"The culture there assumes it's your responsibility to keep things locked up. It's not someone else's responsibility to not take your stuff."
We were discussing, over lunch yesterday, the ideas summarized by Vishal Mangalwadi. One of my co-workers shared about her experience studying in South America. The culture of theft was just one of the radical differences there from what we experience here in the US.
Then, as I stood in the shower this morning, three key ideas suddenly clicked together. Here's my thesis: Piracy has created a culture of theft in the United States and, just as "adult entertainment" has completely changed, the digital revolution demands of us a higher level of holiness.

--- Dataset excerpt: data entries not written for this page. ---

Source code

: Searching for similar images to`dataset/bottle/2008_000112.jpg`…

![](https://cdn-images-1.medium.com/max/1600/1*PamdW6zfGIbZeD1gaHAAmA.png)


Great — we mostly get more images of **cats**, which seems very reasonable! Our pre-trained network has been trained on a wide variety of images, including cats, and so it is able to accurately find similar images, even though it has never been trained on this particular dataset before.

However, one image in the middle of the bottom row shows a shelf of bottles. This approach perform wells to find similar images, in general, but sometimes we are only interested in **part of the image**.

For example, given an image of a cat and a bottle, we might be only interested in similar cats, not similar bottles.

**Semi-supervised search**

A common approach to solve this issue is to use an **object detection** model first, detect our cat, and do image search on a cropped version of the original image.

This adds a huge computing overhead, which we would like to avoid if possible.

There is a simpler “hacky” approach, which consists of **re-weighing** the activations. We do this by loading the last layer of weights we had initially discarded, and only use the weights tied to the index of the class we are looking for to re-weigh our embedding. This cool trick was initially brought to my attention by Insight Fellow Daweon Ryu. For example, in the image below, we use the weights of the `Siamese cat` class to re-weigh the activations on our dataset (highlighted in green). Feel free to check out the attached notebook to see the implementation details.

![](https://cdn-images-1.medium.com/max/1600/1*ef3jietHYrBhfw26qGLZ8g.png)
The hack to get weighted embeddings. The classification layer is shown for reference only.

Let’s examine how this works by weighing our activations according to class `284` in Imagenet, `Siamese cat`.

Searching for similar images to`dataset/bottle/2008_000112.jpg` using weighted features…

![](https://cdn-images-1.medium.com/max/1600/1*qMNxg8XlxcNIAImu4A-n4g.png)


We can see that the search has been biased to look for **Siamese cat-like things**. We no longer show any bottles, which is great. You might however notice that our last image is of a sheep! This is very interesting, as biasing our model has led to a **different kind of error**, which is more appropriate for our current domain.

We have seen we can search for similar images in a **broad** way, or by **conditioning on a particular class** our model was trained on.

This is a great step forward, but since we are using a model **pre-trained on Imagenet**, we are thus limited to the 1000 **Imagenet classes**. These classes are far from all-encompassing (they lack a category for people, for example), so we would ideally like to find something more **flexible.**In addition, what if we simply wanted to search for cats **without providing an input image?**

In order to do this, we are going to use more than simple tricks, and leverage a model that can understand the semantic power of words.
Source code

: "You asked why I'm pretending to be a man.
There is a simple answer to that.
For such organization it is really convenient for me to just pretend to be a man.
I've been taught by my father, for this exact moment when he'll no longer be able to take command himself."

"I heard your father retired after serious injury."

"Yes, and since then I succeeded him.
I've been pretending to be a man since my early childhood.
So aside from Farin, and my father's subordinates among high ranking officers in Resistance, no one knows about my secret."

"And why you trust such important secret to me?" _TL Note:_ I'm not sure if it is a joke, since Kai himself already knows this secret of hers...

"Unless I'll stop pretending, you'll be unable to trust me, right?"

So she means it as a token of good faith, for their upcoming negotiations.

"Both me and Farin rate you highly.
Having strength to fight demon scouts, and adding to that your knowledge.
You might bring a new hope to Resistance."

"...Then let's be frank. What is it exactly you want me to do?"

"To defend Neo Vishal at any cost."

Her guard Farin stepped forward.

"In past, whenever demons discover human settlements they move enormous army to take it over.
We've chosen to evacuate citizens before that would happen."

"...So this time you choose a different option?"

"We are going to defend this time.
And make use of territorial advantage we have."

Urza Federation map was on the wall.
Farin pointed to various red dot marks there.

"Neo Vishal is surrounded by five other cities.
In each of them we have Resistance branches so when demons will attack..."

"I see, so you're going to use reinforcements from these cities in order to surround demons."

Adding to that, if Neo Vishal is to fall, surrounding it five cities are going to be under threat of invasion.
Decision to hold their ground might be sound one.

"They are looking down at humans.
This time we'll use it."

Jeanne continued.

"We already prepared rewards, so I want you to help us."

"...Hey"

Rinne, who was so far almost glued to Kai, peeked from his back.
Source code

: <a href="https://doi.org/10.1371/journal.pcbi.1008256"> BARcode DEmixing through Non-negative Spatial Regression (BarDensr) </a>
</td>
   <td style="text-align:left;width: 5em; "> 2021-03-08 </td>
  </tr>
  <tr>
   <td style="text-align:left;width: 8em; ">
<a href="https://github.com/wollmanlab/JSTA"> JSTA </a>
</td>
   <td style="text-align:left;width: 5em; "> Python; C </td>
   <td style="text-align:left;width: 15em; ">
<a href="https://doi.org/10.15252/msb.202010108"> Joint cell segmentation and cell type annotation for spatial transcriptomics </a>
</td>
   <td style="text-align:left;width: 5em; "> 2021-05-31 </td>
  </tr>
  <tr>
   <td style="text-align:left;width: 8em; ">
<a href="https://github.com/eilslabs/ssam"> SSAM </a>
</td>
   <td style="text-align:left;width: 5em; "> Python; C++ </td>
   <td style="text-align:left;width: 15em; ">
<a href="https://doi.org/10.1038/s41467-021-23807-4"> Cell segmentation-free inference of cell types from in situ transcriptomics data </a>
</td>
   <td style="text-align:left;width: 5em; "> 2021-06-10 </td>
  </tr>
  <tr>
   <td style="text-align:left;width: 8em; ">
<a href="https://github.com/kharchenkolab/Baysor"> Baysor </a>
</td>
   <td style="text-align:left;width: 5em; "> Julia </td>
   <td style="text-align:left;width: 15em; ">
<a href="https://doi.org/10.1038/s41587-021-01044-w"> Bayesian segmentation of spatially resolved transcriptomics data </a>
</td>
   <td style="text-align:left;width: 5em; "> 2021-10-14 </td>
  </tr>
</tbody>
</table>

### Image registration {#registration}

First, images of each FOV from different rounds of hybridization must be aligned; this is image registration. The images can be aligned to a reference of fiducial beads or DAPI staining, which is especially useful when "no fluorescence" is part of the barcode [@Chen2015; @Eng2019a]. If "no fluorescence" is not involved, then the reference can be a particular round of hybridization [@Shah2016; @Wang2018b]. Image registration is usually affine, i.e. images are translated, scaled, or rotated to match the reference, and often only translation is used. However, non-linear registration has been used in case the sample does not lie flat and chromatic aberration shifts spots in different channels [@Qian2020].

I'm sure you're aware of the ways the internet has changed the face of the "adult" industry. It is no longer required to go to a seedy part of the city and physically purchase a dirty magazine. Now, from the comfort of your favorite computer chair, you can obtain just about any kind of "adult" material you may be interested in... for free. And, as virtual worlds continue to claw their way into reality, Huxley's Brave New World of the Feelies inches closer. "How are men going to remain faithful to their wives in such a world?" one of my coworkers asked.
"The solution," I was quick to propose, "is to become more holy. Unfortunately, you can't legislate holiness and it's not easy. But these advancements in technology are forcing us to become more like Christ."
The internet--coupled with digital delivery--has made piracy a common practice as well. Right now, I could find just about any song I could imagine online. With a little more effort, I could have it on my computer. It's little wonder, then, that I get questions every week from Sonlight students asking about the legality of copying music. If you can find this stuff on major legal sites, how can it be illegal/wrong?
Well, teenagers aren't the only ones discussing this topic. John August recently blogged about sheet music piracy and both his post and the fascinating original article have been flooded with comments on both sides of this issue.
Here's what struck me this morning: The arguments often boil down to a fundamental disagreement over responsibility. Is it your responsibility to keep your stuff locked up, or my responsibility to not take your stuff?
Yes, just as we could argue about the complexities of obscene materials on the internet, we could go around and around with the issues surrounding digital copyright law. But as I stood under the hot running water of my shower--something my coworker did not have when she lived in South America--everything clicked:
I'd rather not live in a culture of theft.
Talk to your kids about being Christ-like and piracy.
Filmmaker, Writer, Empty Nester
P.S. I'm not a lawyer, but I'm happy to share what I know and think about this issue if you have specific questions. This is important because your children are growing up in a world where their morality is the only thing between them and an endless stream of instantly accessible sin. It's much easier to practice being like Christ in the little things right now.